:: Supplied text ::

Single by Outlaws

from the album Outlaws
- B-side: "Keep Prayin'"
- Released: August 1975
- Genre: Southern rock, country rock
- Length: 3:06
- Label: Arista
- Songwriters: Hughie Thomasson, Monte Yoho
- Producer: Paul A. Rothchild

Outlaws singles chronology
|  | "There Goes Another Love Song" (1975) | "Breaker-Breaker" (1976) |

= There Goes Another Love Song =

"There Goes Another Love Song" is a song by the American Southern rock band Outlaws. Written by Hughie Thomasson and Monte Yoho, it is the opening track and lead single from the band's 1975 debut album Outlaws. It became a top 40 hit, peaking at number 34 on the Billboard Hot 100, and at number 30 in the Netherlands in November 1975.

==Background and composition==
The song was written by Hughie Thomasson and Monte Yoho. Thomasson's voice is the one commonly associated with the group because he sang two of the band's most popular songs, "There Goes Another Love Song" and "Green Grass and High Tides".

:::
:: Dataset content ::

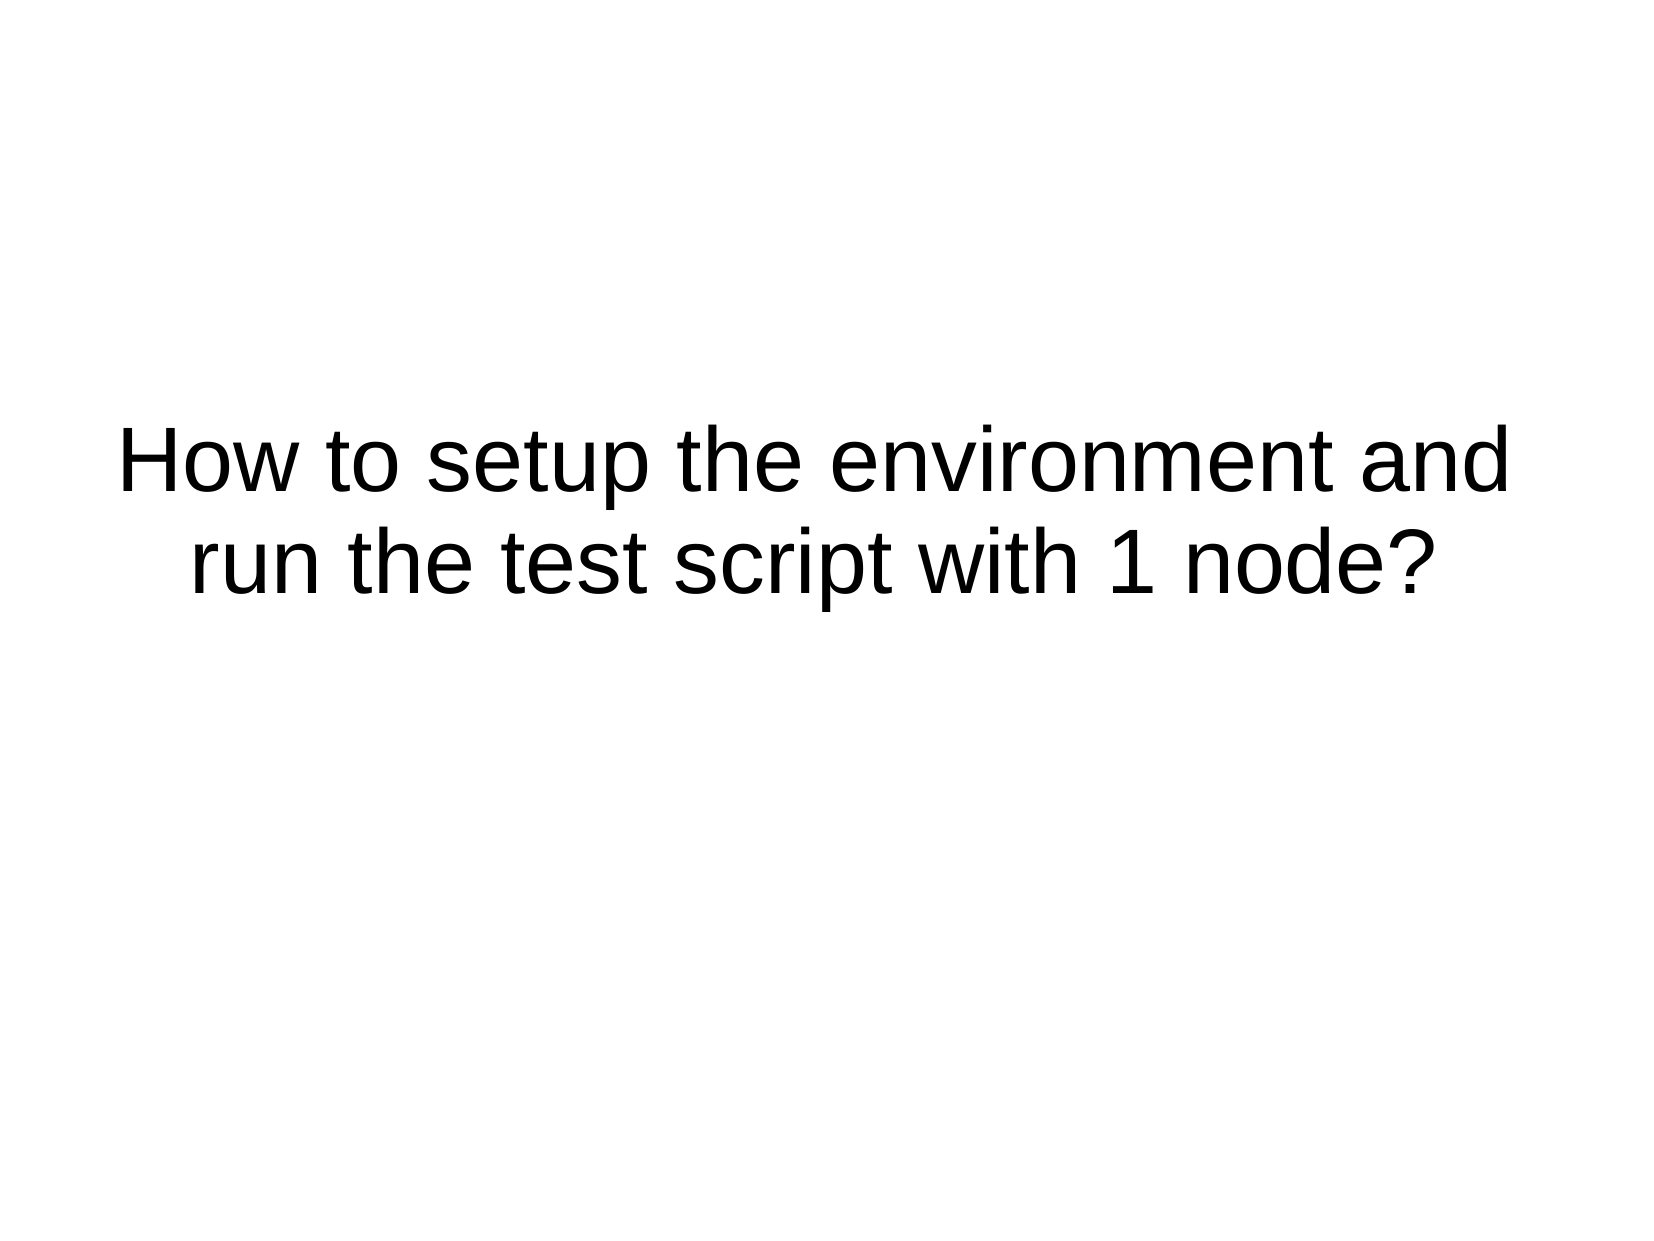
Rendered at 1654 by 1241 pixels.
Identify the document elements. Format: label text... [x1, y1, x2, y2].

title How to setup the environment and run the test script with 1 node? [70, 407, 1559, 615]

:::

Tasks and exercises:
- A) Name every song title that appears in quotation marks in the article on the Outlaws song, listing each title once.
- B) Quote the passage of the article on the Outlaws song that runs from "- Released: August" up to and including "in November 1975.".
Work only from the article on the Outlaws song.

Final results:
- A)
- "Keep Prayin'"
- "There Goes Another Love Song"
- "Breaker-Breaker"
- "Green Grass and High Tides"

- B)
- Released: August 1975
- Genre: Southern rock, country rock
- Length: 3:06
- Label: Arista
- Songwriters: Hughie Thomasson, Monte Yoho
- Producer: Paul A. Rothchild

Outlaws singles chronology
|  | "There Goes Another Love Song" (1975) | "Breaker-Breaker" (1976) |

= There Goes Another Love Song =

"There Goes Another Love Song" is a song by the American Southern rock band Outlaws. Written by Hughie Thomasson and Monte Yoho, it is the opening track and lead single from the band's 1975 debut album Outlaws. It became a top 40 hit, peaking at number 34 on the Billboard Hot 100, and at number 30 in the Netherlands in November 1975.